**ACTIVITY:** Set down every line of text in the items below word for word and keep their line breaks. Leave the pictures out.

**ENTRIES SHOWN:**

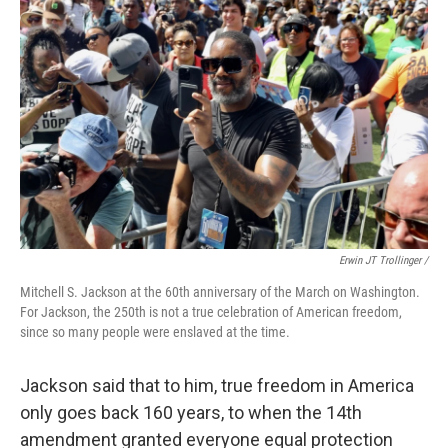
Erwin JT Trollinger /
Mitchell S. Jackson at the 60th anniversary of the March on Washington.
For Jackson, the 250th is not a true celebration of American freedom,
since so many people were enslaved at the time.
Jackson said that to him, true freedom in America
only goes back 160 years, to when the 14th
amendment granted everyone equal protection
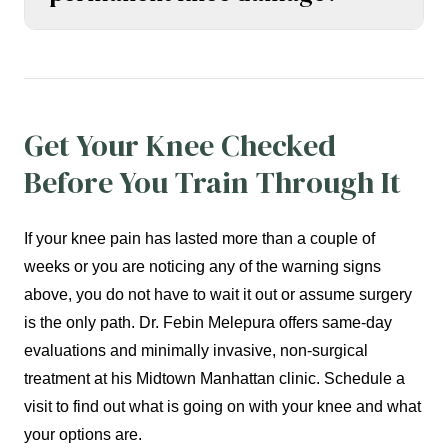
Get Your Knee Checked
Before You Train Through It
If your knee pain has lasted more than a couple of
weeks or you are noticing any of the warning signs
above, you do not have to wait it out or assume surgery
is the only path. Dr. Febin Melepura offers same-day
evaluations and minimally invasive, non-surgical
treatment at his Midtown Manhattan clinic. Schedule a
visit to find out what is going on with your knee and what
your options are.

**FINAL ANSWER:**
Erwin JT Trollinger /
Mitchell S. Jackson at the 60th anniversary of the March on Washington.
For Jackson, the 250th is not a true celebration of American freedom,
since so many people were enslaved at the time.
Jackson said that to him, true freedom in America
only goes back 160 years, to when the 14th
amendment granted everyone equal protection
Get Your Knee Checked
Before You Train Through It
If your knee pain has lasted more than a couple of
weeks or you are noticing any of the warning signs
above, you do not have to wait it out or assume surgery
is the only path. Dr. Febin Melepura offers same-day
evaluations and minimally invasive, non-surgical
treatment at his Midtown Manhattan clinic. Schedule a
visit to find out what is going on with your knee and what
your options are.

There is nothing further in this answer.